◆ **What to work on**
Write out every line of text in the data below word for word, and leave the pictures out of your answer.

*** Opening of Source records ***

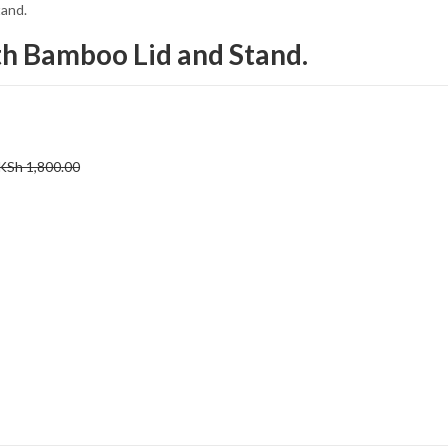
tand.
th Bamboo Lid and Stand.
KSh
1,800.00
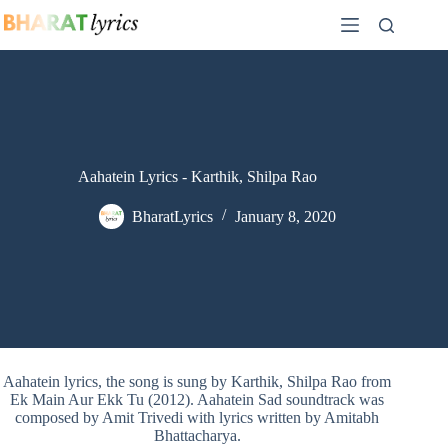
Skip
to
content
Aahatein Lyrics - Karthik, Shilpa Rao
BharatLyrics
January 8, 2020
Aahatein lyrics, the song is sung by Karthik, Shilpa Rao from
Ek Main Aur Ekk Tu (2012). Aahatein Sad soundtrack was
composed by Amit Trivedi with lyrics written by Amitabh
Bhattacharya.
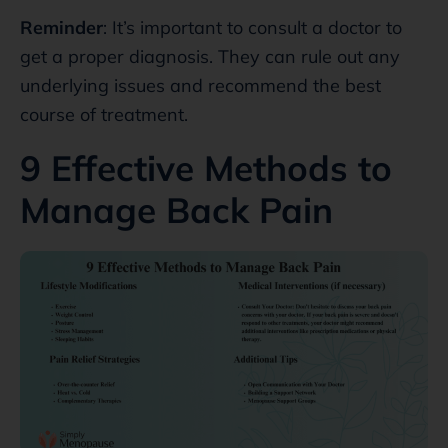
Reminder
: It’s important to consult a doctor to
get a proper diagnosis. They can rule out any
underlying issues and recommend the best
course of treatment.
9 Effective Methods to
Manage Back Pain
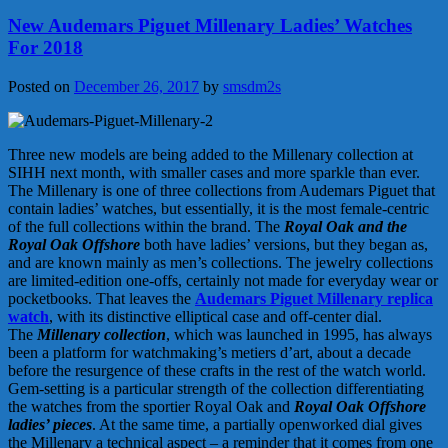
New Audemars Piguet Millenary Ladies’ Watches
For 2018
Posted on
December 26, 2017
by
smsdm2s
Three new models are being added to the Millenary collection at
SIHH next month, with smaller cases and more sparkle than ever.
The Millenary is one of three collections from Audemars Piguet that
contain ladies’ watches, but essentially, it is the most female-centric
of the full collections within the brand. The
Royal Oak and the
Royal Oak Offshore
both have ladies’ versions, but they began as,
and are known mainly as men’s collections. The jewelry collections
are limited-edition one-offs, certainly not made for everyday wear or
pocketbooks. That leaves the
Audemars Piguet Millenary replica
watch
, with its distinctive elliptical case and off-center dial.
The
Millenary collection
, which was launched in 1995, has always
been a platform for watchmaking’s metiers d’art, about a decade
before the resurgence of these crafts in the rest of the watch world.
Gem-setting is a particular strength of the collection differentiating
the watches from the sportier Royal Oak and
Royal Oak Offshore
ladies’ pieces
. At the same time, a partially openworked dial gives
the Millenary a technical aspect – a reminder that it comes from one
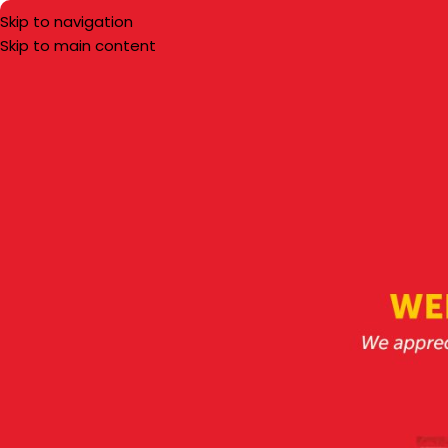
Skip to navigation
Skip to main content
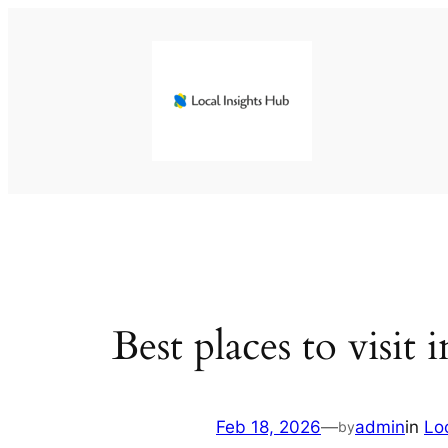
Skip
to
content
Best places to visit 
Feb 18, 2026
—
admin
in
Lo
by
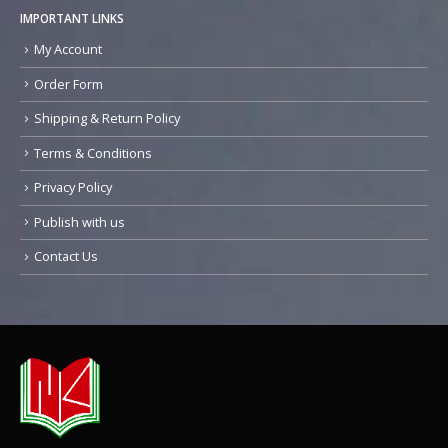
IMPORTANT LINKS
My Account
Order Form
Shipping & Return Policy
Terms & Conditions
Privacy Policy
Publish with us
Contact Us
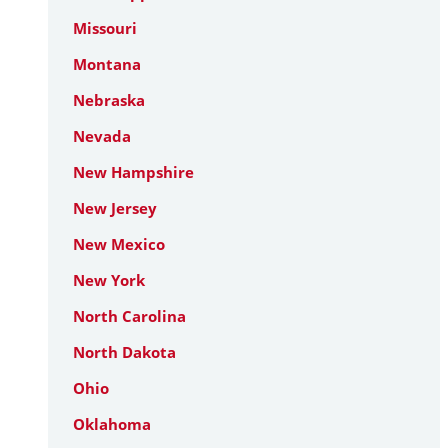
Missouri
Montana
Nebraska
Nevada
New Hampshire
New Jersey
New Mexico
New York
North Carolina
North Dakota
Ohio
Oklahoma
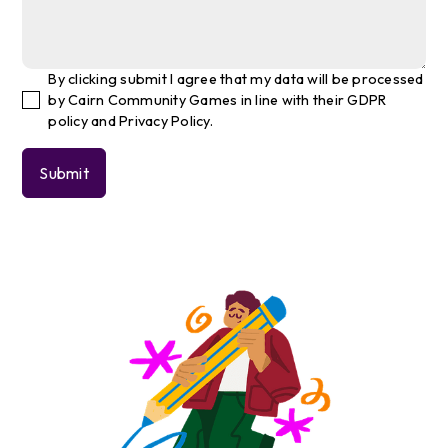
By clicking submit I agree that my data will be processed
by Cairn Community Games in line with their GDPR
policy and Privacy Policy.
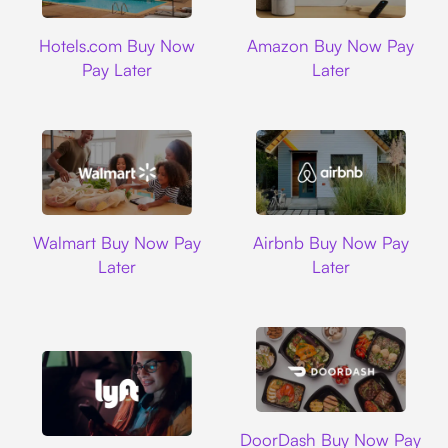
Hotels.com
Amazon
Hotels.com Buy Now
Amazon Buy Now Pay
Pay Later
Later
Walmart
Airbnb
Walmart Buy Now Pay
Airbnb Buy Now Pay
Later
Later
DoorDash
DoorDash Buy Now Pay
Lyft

*** Close of Source records ***

◆ **Output**
tand.
th Bamboo Lid and Stand.
KSh
1,800.00
Skip
to
content
Aahatein Lyrics - Karthik, Shilpa Rao
BharatLyrics
January 8, 2020
Aahatein lyrics, the song is sung by Karthik, Shilpa Rao from
Ek Main Aur Ekk Tu (2012). Aahatein Sad soundtrack was
composed by Amit Trivedi with lyrics written by Amitabh
Bhattacharya.
Reminder
: It’s important to consult a doctor to
get a proper diagnosis. They can rule out any
underlying issues and recommend the best
course of treatment.
9 Effective Methods to
Manage Back Pain
New Audemars Piguet Millenary Ladies’ Watches
For 2018
Posted on
December 26, 2017
by
smsdm2s
Three new models are being added to the Millenary collection at
SIHH next month, with smaller cases and more sparkle than ever.
The Millenary is one of three collections from Audemars Piguet that
contain ladies’ watches, but essentially, it is the most female-centric
of the full collections within the brand. The
Royal Oak and the
Royal Oak Offshore
both have ladies’ versions, but they began as,
and are known mainly as men’s collections. The jewelry collections
are limited-edition one-offs, certainly not made for everyday wear or
pocketbooks. That leaves the
Audemars Piguet Millenary replica
watch
, with its distinctive elliptical case and off-center dial.
The
Millenary collection
, which was launched in 1995, has always
been a platform for watchmaking’s metiers d’art, about a decade
before the resurgence of these crafts in the rest of the watch world.
Gem-setting is a particular strength of the collection differentiating
the watches from the sportier Royal Oak and
Royal Oak Offshore
ladies’ pieces
. At the same time, a partially openworked dial gives
the Millenary a technical aspect – a reminder that it comes from one
Skip to navigation
Skip to main content
Skip
to
content
Best places to visit 
Feb 18, 2026
—
admin
in
Lo
by
IMPORTANT LINKS
My Account
Order Form
Shipping & Return Policy
Terms & Conditions
Privacy Policy
Publish with us
Contact Us
Missouri
Montana
Nebraska
Nevada
New Hampshire
New Jersey
New Mexico
New York
North Carolina
North Dakota
Ohio
Oklahoma
By clicking submit I agree that my data will be processed
by Cairn Community Games in line with their GDPR
policy and Privacy Policy.
Hotels.com
Amazon
Hotels.com Buy Now
Amazon Buy Now Pay
Pay Later
Later
Walmart
Airbnb
Walmart Buy Now Pay
Airbnb Buy Now Pay
Later
Later
DoorDash
DoorDash Buy Now Pay
Lyft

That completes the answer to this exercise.